** Texto selecionado **
O secretário de Estado dos Assuntos Fiscais, Paulo Núncio, disse esta terça-feira que o Governo decidirá a redução do Imposto sobre o Rendimento das Pessoas Coletivas (IRC) a partir de outubro, apresentando depois a proposta ao parlamento.

«A partir do início de outubro começará o período das decisões políticas e, nessa altura, quando o Governo apresentar a proposta ao parlamento, o Governo decidirá qual é a redução da taxa que irá propor», afirmou aos jornalistas Paulo Núncio antes de intervir numa sessão na Universidade Católica do Porto para assinalar o encerramento do período de consulta pública da reforma do IRC.

Paulo Núncio recordou que a Comissão para a Reforma do IRC vai apresentar o projeto final até ao final deste mês, momento a partir do qual se vão iniciar as decisões, tendo em conta que a comissão presidida por António Lobo Xavier adiantava que a redução progressiva deste imposto passa pela «eliminação gradual da derrama municipal e estadual» para que, «no médio prazo, a taxa nominal do IRC se situe abaixo do primeiro quadril das taxas em vigor na União Europeia (19%, em 2012)».

** Detalhes do exercício **
Transcreva do texto sobre a redução do IRC tudo desde "O secretário de" até "proposta ao parlamento.", trocando "terça-feira" por "quarta-feira".

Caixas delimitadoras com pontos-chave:
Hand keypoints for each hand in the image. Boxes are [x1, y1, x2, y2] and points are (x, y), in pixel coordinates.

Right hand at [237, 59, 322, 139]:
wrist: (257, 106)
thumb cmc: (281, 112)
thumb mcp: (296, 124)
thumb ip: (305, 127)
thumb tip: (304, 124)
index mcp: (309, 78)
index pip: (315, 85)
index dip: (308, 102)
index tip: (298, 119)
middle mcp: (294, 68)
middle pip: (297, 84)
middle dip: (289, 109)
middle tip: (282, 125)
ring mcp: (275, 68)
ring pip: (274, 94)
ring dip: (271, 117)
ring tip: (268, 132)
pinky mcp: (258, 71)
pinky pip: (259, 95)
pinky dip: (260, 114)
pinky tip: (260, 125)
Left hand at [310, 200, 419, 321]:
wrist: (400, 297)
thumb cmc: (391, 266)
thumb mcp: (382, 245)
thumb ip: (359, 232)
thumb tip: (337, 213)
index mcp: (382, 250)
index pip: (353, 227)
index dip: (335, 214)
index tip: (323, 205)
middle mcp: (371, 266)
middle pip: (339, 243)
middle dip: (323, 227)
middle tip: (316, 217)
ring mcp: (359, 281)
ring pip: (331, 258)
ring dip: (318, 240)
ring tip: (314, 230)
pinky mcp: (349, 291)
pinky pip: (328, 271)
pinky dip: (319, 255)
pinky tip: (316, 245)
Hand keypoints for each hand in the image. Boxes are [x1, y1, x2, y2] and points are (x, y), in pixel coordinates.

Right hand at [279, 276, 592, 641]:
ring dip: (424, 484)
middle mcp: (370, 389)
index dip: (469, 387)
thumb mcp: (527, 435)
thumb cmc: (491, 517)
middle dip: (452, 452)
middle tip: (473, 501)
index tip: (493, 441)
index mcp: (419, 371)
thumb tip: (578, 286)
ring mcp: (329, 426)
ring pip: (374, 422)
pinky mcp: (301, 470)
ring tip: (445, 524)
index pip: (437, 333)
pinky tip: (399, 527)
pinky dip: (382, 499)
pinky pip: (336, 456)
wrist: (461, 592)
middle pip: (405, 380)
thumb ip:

** Resposta ao problema **
O secretário de Estado dos Assuntos Fiscais, Paulo Núncio, disse esta quarta-feira que o Governo decidirá a redução do Imposto sobre o Rendimento das Pessoas Coletivas (IRC) a partir de outubro, apresentando depois a proposta ao parlamento.